◆ TASK ITEM ◆
The answer is the line that contains "REVER PROGRAMAS" followed by every later line of the entries below, each repeated exactly, and nothing else.

◆ Transcribed page contents ◆
Segment Open

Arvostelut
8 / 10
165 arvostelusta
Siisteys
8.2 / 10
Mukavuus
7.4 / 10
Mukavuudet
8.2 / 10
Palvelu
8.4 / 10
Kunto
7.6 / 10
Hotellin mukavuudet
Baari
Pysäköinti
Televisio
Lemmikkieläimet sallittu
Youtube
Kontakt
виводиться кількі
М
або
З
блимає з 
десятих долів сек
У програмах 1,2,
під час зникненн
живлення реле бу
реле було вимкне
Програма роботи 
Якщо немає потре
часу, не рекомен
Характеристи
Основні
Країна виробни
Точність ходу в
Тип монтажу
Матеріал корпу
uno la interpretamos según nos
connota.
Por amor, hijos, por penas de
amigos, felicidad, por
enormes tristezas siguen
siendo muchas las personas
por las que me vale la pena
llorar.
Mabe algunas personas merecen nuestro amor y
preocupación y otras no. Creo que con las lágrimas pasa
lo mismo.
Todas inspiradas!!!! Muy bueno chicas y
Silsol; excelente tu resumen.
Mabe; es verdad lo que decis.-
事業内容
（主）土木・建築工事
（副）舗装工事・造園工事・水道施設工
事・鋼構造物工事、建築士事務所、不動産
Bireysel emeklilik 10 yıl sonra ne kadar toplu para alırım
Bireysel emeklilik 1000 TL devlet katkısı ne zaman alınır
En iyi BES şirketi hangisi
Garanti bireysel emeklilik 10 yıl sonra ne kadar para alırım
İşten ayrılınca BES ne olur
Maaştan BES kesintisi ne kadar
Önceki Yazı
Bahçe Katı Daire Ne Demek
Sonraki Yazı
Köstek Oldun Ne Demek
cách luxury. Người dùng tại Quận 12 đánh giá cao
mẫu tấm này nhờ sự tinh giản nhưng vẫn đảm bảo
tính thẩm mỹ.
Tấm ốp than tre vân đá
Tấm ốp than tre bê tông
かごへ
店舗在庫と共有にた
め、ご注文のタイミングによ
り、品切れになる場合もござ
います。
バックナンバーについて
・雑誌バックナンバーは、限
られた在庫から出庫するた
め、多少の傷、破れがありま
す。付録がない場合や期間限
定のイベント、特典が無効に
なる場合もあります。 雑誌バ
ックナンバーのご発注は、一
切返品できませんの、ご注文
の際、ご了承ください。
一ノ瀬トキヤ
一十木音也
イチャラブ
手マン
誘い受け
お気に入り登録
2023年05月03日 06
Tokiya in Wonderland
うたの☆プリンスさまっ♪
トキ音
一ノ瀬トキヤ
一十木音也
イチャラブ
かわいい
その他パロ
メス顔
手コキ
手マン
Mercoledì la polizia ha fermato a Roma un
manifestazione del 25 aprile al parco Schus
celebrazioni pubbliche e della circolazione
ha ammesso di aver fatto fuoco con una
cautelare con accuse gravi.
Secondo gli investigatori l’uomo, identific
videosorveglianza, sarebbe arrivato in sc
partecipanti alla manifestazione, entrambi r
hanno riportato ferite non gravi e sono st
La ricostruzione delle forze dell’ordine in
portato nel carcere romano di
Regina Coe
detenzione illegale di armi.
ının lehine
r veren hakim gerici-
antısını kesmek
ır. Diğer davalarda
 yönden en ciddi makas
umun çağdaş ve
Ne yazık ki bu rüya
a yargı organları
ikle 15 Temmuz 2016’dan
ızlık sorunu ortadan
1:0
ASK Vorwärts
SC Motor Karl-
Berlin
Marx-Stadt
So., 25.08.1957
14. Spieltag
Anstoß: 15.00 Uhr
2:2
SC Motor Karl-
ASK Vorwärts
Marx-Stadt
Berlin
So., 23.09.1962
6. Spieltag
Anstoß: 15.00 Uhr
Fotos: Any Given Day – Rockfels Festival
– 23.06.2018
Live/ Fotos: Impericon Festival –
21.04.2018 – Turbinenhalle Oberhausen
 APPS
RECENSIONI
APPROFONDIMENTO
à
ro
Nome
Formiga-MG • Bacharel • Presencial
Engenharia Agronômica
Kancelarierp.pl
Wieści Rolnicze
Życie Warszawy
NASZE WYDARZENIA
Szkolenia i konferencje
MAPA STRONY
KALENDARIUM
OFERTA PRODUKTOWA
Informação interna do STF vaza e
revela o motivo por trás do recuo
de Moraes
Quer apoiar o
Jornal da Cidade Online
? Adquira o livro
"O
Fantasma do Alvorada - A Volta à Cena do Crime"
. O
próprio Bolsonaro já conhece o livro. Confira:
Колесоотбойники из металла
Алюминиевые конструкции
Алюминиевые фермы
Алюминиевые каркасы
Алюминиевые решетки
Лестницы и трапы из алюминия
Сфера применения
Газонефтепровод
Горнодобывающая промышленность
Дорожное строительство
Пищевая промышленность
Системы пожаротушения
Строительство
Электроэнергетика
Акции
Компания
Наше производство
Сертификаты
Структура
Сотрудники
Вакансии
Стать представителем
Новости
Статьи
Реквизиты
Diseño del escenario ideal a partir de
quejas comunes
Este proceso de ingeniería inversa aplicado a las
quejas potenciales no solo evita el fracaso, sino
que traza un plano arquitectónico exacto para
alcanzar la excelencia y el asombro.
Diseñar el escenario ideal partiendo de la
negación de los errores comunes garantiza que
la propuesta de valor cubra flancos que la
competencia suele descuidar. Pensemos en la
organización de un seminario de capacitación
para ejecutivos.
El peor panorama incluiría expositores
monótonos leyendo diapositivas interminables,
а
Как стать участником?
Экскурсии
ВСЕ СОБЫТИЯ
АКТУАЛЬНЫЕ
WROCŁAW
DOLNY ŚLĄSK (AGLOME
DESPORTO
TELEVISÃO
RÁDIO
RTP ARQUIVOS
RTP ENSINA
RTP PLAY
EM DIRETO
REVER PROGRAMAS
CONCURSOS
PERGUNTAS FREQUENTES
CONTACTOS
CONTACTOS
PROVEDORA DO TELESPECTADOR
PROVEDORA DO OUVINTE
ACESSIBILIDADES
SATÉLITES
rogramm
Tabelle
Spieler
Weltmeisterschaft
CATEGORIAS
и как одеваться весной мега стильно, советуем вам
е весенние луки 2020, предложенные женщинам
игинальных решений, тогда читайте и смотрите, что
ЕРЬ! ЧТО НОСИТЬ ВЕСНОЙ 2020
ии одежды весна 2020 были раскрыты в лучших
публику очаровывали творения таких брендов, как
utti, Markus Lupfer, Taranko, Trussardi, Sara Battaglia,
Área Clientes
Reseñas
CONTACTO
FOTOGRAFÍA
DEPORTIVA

Segment Closed

◆ ANSWER TO THE PROBLEM ◆
REVER PROGRAMAS
CONCURSOS
PERGUNTAS FREQUENTES
CONTACTOS
CONTACTOS
PROVEDORA DO TELESPECTADOR
PROVEDORA DO OUVINTE
ACESSIBILIDADES
SATÉLITES
rogramm
Tabelle
Spieler
Weltmeisterschaft
CATEGORIAS
и как одеваться весной мега стильно, советуем вам
е весенние луки 2020, предложенные женщинам
игинальных решений, тогда читайте и смотрите, что
ЕРЬ! ЧТО НОСИТЬ ВЕСНОЙ 2020
ии одежды весна 2020 были раскрыты в лучших
публику очаровывали творения таких брендов, как
utti, Markus Lupfer, Taranko, Trussardi, Sara Battaglia,
Área Clientes
Reseñas
CONTACTO
FOTOGRAFÍA
DEPORTIVA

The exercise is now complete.